Data section:
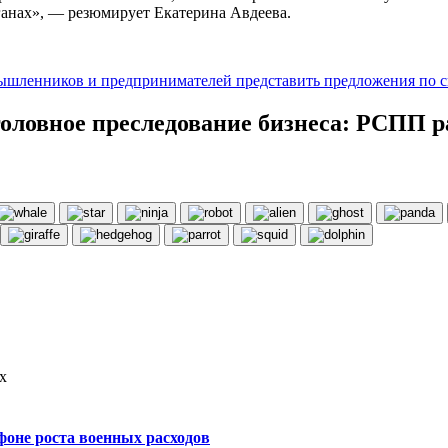
анах», — резюмирует Екатерина Авдеева.
ышленников и предпринимателей представить предложения по с
головное преследование бизнеса: РСПП р
х
фоне роста военных расходов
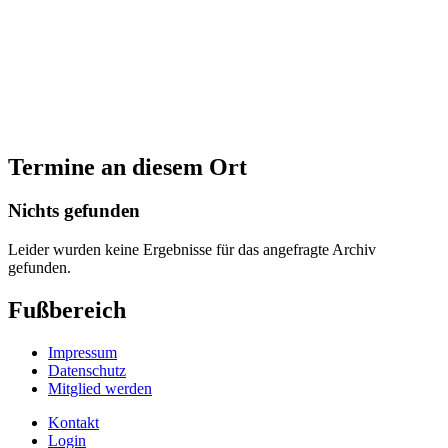
Termine an diesem Ort
Nichts gefunden
Leider wurden keine Ergebnisse für das angefragte Archiv
gefunden.
Fußbereich
Impressum
Datenschutz
Mitglied werden
Kontakt
Login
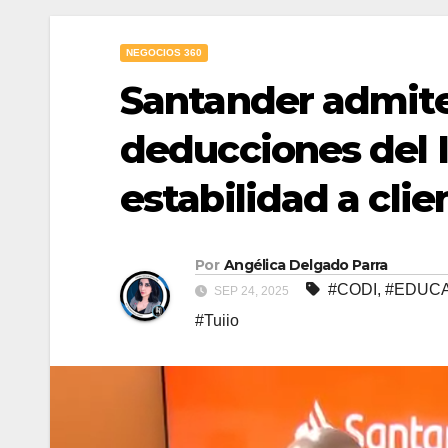
NEGOCIOS 360
Santander admite
deducciones del 
estabilidad a clie
Por
Angélica Delgado Parra
#CODI
,
#EDUCA
SEP 24, 2025
#Tuiio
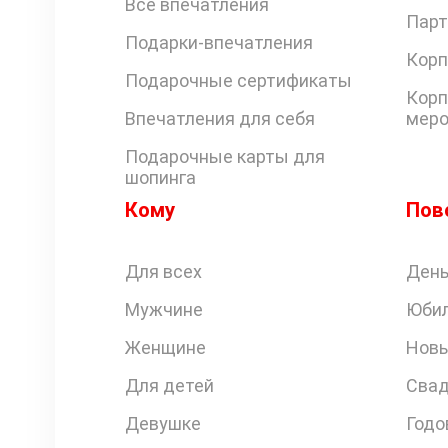
Все впечатления
Парт
Подарки-впечатления
Корп
Подарочные сертификаты
Корп
Впечатления для себя
меро
Подарочные карты для
шопинга
Кому
Пов
Для всех
День
Мужчине
Юби
Женщине
Новы
Для детей
Свад
Девушке
Годо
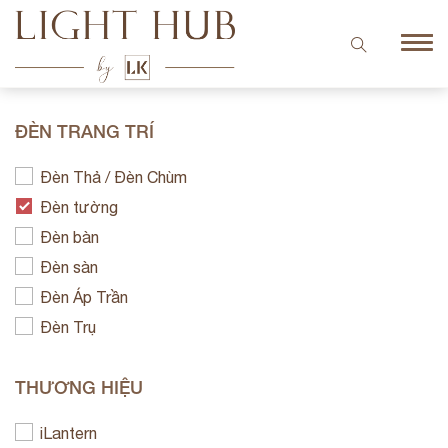
ĐÈN TRANG TRÍ
Đèn Thả / Đèn Chùm
Đèn tường
Đèn bàn
Đèn sàn
Đèn Áp Trần
Đèn Trụ
THƯƠNG HIỆU
iLantern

Exercise aim: When copying the listing above, begin at its first line and stop after the line with "Nichts gefunden", keeping each line exact and dropping the pictures.

Exercise result:
анах», — резюмирует Екатерина Авдеева.
ышленников и предпринимателей представить предложения по с
головное преследование бизнеса: РСПП р
х
фоне роста военных расходов
Termine an diesem Ort
Nichts gefunden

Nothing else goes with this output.